> [PROBLEMS TO WORK ON]:
1. In the forum thread on the etymology of "religion," which ancient writer derives the word from rellĕgere?
2. Carry on the forum thread on the etymology of "religion" from its last post.

# Etymology of 'religion'



## jana.bo99

Hi to all,

I know that means to believe in God, but want to know exact translation.

Where is the word from?

Thank you,
jana.bo


----------



## Hulalessar

It is from the Latin _religio_ meaning respect for the divine.


----------



## Outsider

My understanding was that etymologically the word _religio_ was a compound, _re_ (again) + _ligio_ (connection) = reconnection.


----------



## CapnPrep

Outsider said:


> My understanding was that etymologically the word _religio_ was a compound, _re_ (again) + _ligio_ (connection) = reconnection.


Seems to be the prevailing view (Lewis & Short):


> Concerning the etymology of this word, various opinions were prevalent among the ancients. Cicero derives it from _rellĕgere_, [...] whereas Servius, Lactantius, Augustine, al., assume _religare_ as the primitive [...] Modern etymologists mostly agree  with this latter view, assuming as root _lig,_ to bind, whence also_ lic-tor_, _lex_, and _ligare_; hence, _religio_ sometimes means the same as _obligatio_.


----------



## jana.bo99

Hi to all,

religio - divine. 

I should know Latine language first and then study other languages.

Thank you all for explanation.


----------



## cobusteanu

According to Merriam-Webster dictionary _religion_ comes from the Latin re+ligio (supernatural constraint, sanction, religious practice), suggesting re+ligare (to tie out of the way) as root which takes us in turns to ligatus, past participle of ligare (to bind, tie); akin to Albanian lidh (I tie)


----------



## ThomasK

Gary Searle in _Dangerous Words. Talking About God In An Age of Fundamentalism_ (Trumpeter, 2007, p. 110-3) refers to another hypothesis, whereby (...) _re-ligens_ would be the opposite of _neg-ligens,_ neglect, and thus would refer to some degree of care. In that connection he refers to one Walter Skeat, who thinks there could be a link with _di-ligens_, meaning something like _careful_.


----------



## Frank06

Hi,


ThomasK said:


> Gary Searle in _Dangerous Words. Talking About God In An Age of Fundamentalism_ (Trumpeter, 2007, p. 110-3) refers to another hypothesis, whereby (...) _re-ligens_ would be the opposite of _neg-ligens,_ neglect, and thus would refer to some degree of care. In that connection he refers to one Walter Skeat, who thinks there could be a link with _di-ligens_, meaning something like _careful_.


Sounds like philosophers' talk (filosofenpraatjes). Do they have linguistic arguments to support their arguments?

Groetjes,

Frank


----------



## ThomasK

He only considers that a hypothesis, and he gives some arguments to corroborate that thesis. They seem just interesting, and whether it is valid or not, is another issue. In the meantime it may be useful as a hypothesis, and as inspiration for exploring the word's meaning.

> [DATA SECTION]:
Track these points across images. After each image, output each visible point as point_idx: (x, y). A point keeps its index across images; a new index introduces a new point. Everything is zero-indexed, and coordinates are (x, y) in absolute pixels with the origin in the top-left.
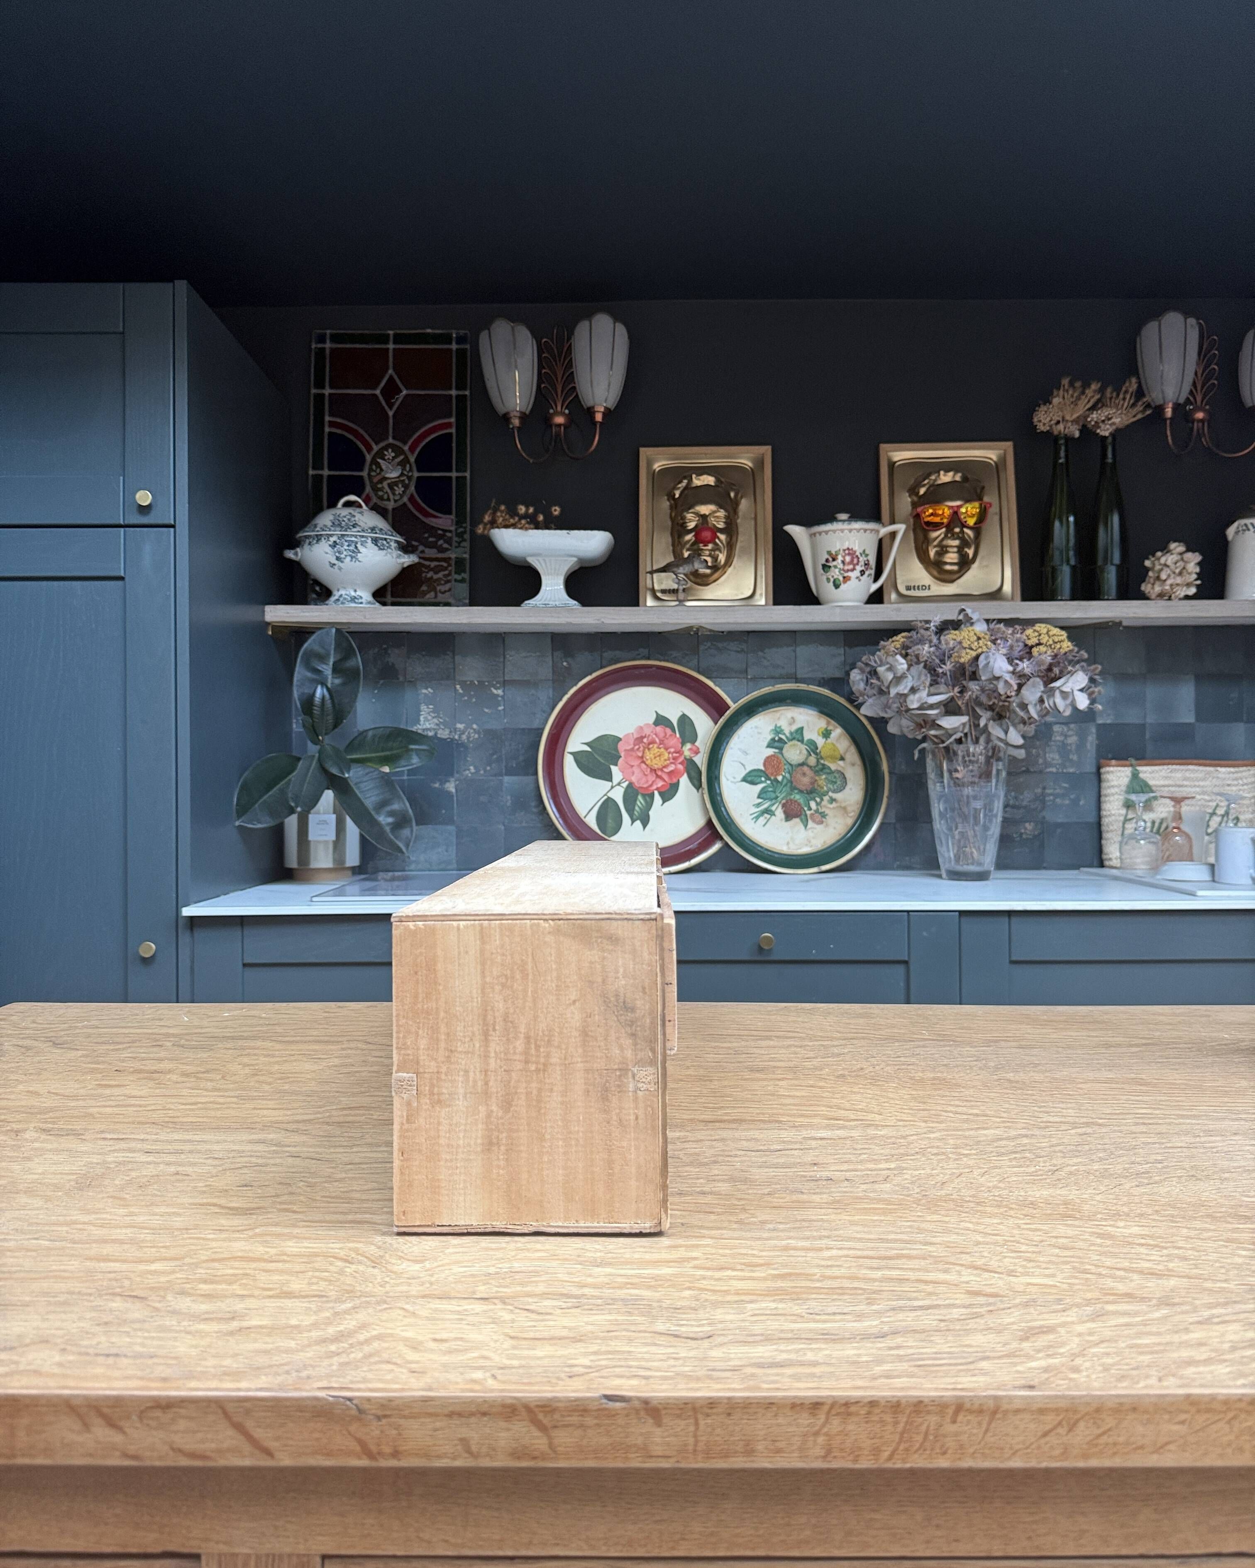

> [ANSWERS FOR EACH ITEM]:
1. Cicero

2.
Scientific hypotheses work just like that, I think: they direct investigation but do not pretend to be truthful as such...


----------



## Frank06

ThomasK said:


> He only considers that a hypothesis, and he gives some arguments to corroborate that thesis.


Which arguments?



> They seem just interesting, and whether it is valid or not, is another issue. In the meantime it may be useful as a hypothesis, and as inspiration for exploring the word's meaning.


I thought we were exploring the word's etymology... 



> Scientific hypotheses work just like that, I think: they direct investigation but do not pretend to be truthful as such...


They work indeed with arguments, not with sheer repetions.

Frank


----------



## ThomasK

Ok, but aren't you making objections to etymological hypotheses here ? I did not explain or translate the full reasoning from the book, but it was based on the link with _diligens_ and _necligens_... And that is an argument, isn't it ?


----------



## Frank06

Hi,


ThomasK said:


> Ok, but aren't you making objections to etymological hypotheses here ?


I really think that our understanding of what etymology is about differs quite a lot. Which etymological hypothesis are you talking about? In your post #7 I don't see anything that even comes close to an etymological explanation.
And what does a book about religion (by Gary Eberle) has to do with etymology in the first place? 
Listen, I am willing to accept anything, but you need to give sound arguments. 

Frank


----------



## ThomasK

I think etymology is trying to explain how words come about. By establishing (suggesting) links between different words that seem to have a common root. See #7. 
The book suggests an etymological hypothesis, but it might not be sound, that is fine with me. There is a lot of poetry that is not 'sound' or good, but somehow useful, though not in a strictly poetical or literary way.


----------



## Cagey

The OED's comment on the etymology of _religion_ is illuminating. It points out what can be at stake in such a discussion, apart from establishing the history of a word. a. AF. _religiun _(11th c.), F. _religion_, or ad. L. _religion-em_, of doubtful etymology, by Cicero connected with _relegere_ to read over again, but by later authors with _religare_ to bind, RELIGATE (see Lewis and Short, s.v.); the latter view [the association with a word meaning 'to bind'] has usually been favoured by modern writers in explaining the force of the word by its supposed etymological meaning. [Underlining added].​


----------



## ThomasK

The interesting point then is: does it make sense to mention the hypotheses ? But I suppose we'd need another forum for that...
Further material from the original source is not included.